The Plan: 125 West 57th Street Brings Offices to Billionaires’ Row
By Amanda Schiavo December 5, 2024 6:00 am
reprintsBack in the day — about six years ago to be exact — the architects at FXCollaborative went to condominium developer Alchemy-ABR Investment Partners and asked them to build a condo at 125 West 57th Street.
Believe it or not, Alchemy said no.
“It didn’t make a lot of sense [to build a condo] with what was going on in the market,” said Brian Ray, managing partner and co-founder of Alchemy-ABR. “So we looked at it as an office building, and, lo and behold, there hasn’t been a new office building built in this market in decades, and we thought it’d be a good idea.”
And so that’s what they did: Plant a 30-story, 173,000-square-foot office tower at the Billionaires’ Row site.
For more than a century, the lot was owned by the Calvary Baptist Church, which then sold the land to Alchemy in 2017 for $130 million. The church is currently renting space at a synagogue at 15 West 86th Street and will return home after the building is completed in the first quarter of 2025.
But it wasn’t exactly smooth sailing to get the 420-foot-tall glass tower off the ground. Back in March 2020, just as COVID-19 was bringing developments to a standstill, the project’s original lender backed out of the deal. Unwilling to give up, Alchemy partnered with Cain International as the co-developer, and Cain took over the majority of the equity in the tower’s office portion. The church will own the segment it will one day inhabit.
“Six years later we’ve [almost] finished the building and have started leasing,” Ray said. “That’s pretty much how the deal came together. So, through thick and thin, we’ve had amazing partners.”

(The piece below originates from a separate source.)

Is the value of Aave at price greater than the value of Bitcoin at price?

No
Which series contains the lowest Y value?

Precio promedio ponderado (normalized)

Offices at 125 West 57th Street will begin on the 14th floor, more than 175 feet above street level, to provide all tenants with direct views of Central Park. Each unit will have floor-to-ceiling windows that will enhance that scenic landscape and provide greater natural light. Many offices will have private terraces, and every tenant in the building will have access to an outdoor amenity deck, which offers spectacular views of New York City. Not a bad way to break up the workday.
The building’s 11th-floor amenity space includes a lounge, a coffee area, private phone booths, and a massive boardroom that can open up to become a larger event space.

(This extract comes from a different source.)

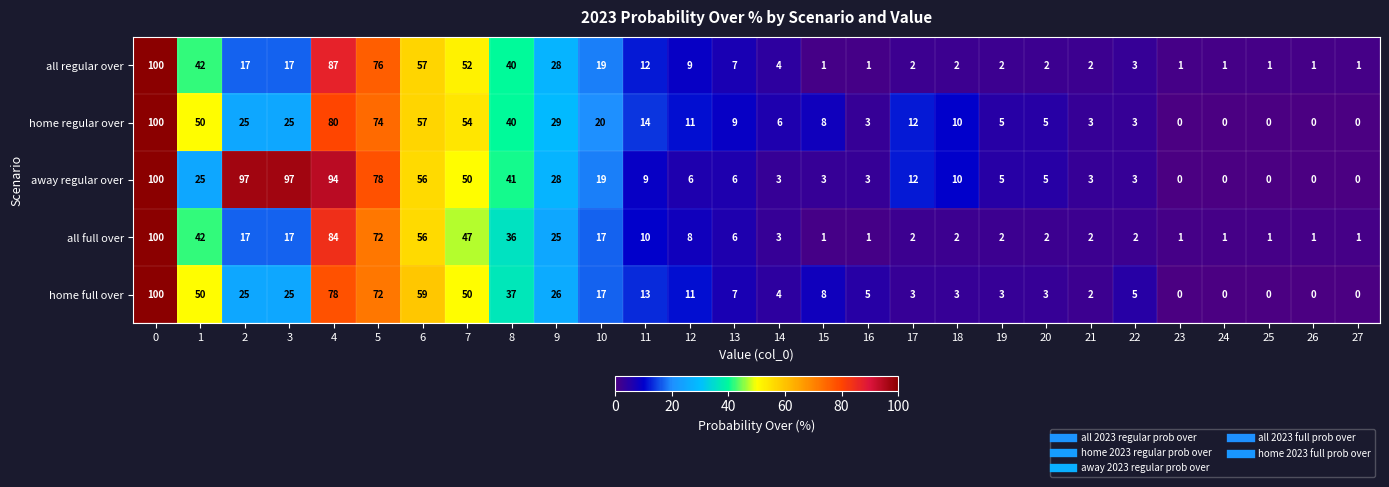

What is the difference between the highest and lowest values at 5?

6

Though the office tower was conceived in the pre-COVID-19 era, there are elements in the design that would ultimately fit within the post-pandemic evolution of employees’ needs, which today are more than just a desk and a paycheck.
One attractive element at 125 West 57th Street is the private shower provided on each floor. This offers employees some more work/life flexibility, allowing those who bike to work or who want to take a midday jog through Central Park the opportunity to clean up before their next meeting.
“This is not very common,” said Eric Poretsky, senior managing director and head of U.S. equity at Cain. But it ought to be. As designers consider the future of the workplace, Poretsky said, they must now “think about how tenants want to use the space and what’s important to them.”